Preparing Your Data to be Horizontally Scaled with HiveDB

This page provides some basic hints for determining how to partition your data model with HiveDB.

Create a data model

Identify all of the resources that you want to store. In general you probably don’t want to put things in the hive unless you are talking about them in large powers of ten and their growth rate is also expressed as a large power of ten records per week or per month.

Identify a significant partitioning dimension

HiveDB spreads your data across many shards by dividing it into discrete subsets. You select a significant value that uniquely identifies subsets of data within your domain, a partition dimension, in HiveDB lingo. This strategy works well for data that has a natural split, but does not work equally well for all data sets. It was chosen because it fits the real-world problem that HiveDB was created to solve.

Things to consider when partitioning your data

  • You cannot join across nodes.
  • Consider the worst case scenario. Can records belonging to a single partition key over flow the capacity of a node?
- - - - - - -
**What you will do**
a) Copy the part of the HiveDB page that begins at the words "Preparing Your Data" and ends after "or per month.".
b) In the HiveDB page, what is a value that uniquely identifies subsets of data within a domain called in HiveDB lingo?

**Given data**
- - - - - - -
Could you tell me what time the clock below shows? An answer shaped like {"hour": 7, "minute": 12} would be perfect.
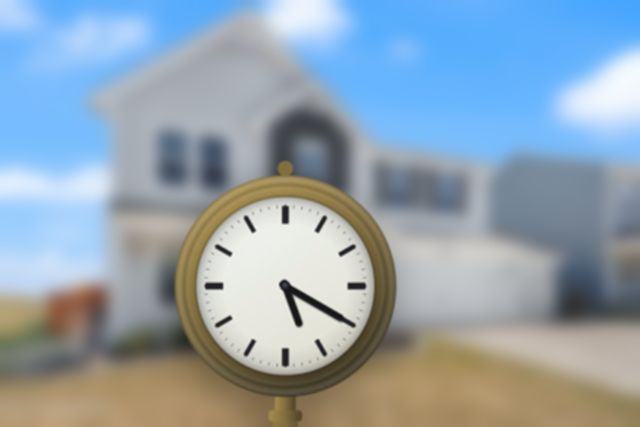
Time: {"hour": 5, "minute": 20}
- - - - - - -
**Answers to each task**
a)
Preparing Your Data to be Horizontally Scaled with HiveDB

This page provides some basic hints for determining how to partition your data model with HiveDB.

Create a data model

Identify all of the resources that you want to store. In general you probably don’t want to put things in the hive unless you are talking about them in large powers of ten and their growth rate is also expressed as a large power of ten records per week or per month.

b) A partition dimension.